First he examines what other cells are doing.
Mirror neurons are cells in monkey frontal area F5 that respond both during the execution of action and during the perception of action. Explaining why these cells respond during action execution is easy and uncontroversial: they are motor cells in a motor area — they respond during action execution because they are involved in the coding of actions.

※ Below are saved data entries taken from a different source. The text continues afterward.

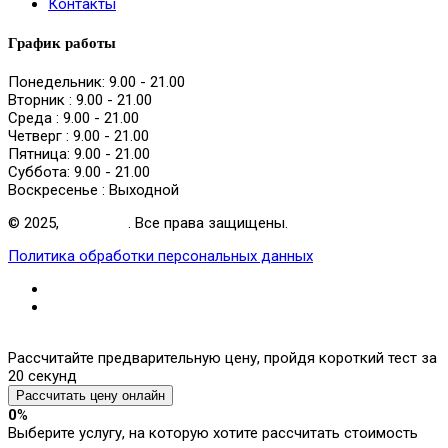
Контакты
График работы
Понедельник:
9.00 - 21.00
Вторник :
9.00 - 21.00
Среда :
9.00 - 21.00
Четверг :
9.00 - 21.00
Пятница:
9.00 - 21.00
Суббота:
9.00 - 21.00
Воскресенье :
Выходной
© 2025,
NewSmile
. Все права защищены.
Политика обработки персональных данных
Рассчитайте предварительную цену, пройдя короткий тест за
20 секунд
Рассчитать цену онлайн
0
%
Выберите услугу, на которую хотите рассчитать стоимость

The perceptual response is more difficult to explain. Think first about “canonical neurons”, neighbors of mirror neurons in F5. Like mirror neurons, these cells respond during action execution, e.g., grasping, and they also have sensory properties, e.g., responding to the presentation of graspable objects. The sensory responses of canonical neurons have a fairly intuitive and standard explanation: the grasping of objects needs to be informed by the shape of the object (you grasp a paperclip differently than a grapefruit) and so the sensory input is used to drive appropriate grasping gestures. Importantly, canonical neurons are not assumed to be responsible for visual recognition, they just receive relevant input from areas involved in the processing of visual features… the theory that was proposed early on and completely dominates (suffocates even) thought on mirror neuron function is that these cells support action understanding. According to this view, the sensory response of mirror neurons is not relevant to the monkey’s own actions, unlike canonical neurons. It is rather a mechanism for understanding what other animals are doing via motor simulation. The logic is, if I understand what I’m doing when I reach for a peanut, then if I can simulate another’s peanut-reaching action in my motor system, I can understand what s/he’s doing.
Then he proposes that mirror neurons are doing a similar thing but with actions rather than objects.
… at least consider the possibility that mirror neurons, like their canonical neighbors, take sensory input for a motor purpose… The point here is that it is not hard to imagine sensory-motor circuits that take observed actions as input and use these actions as triggers for any number of executed actions via regular old sensory-motor association. The cells underlying these circuits would probably behave like canonical neurons responding both to the execution and observation of the (non-mirror) actions.
He uses descriptions of playing with a dog to illustrate the need for the motor areas to have information from the sensory areas on the actions of others in the same way that information of objects is needed from sensory areas.
In my view this is another illustration of a neuron/s in effect standing for a concept. Mirror neurons may be a type of ‘grandmother’ cell.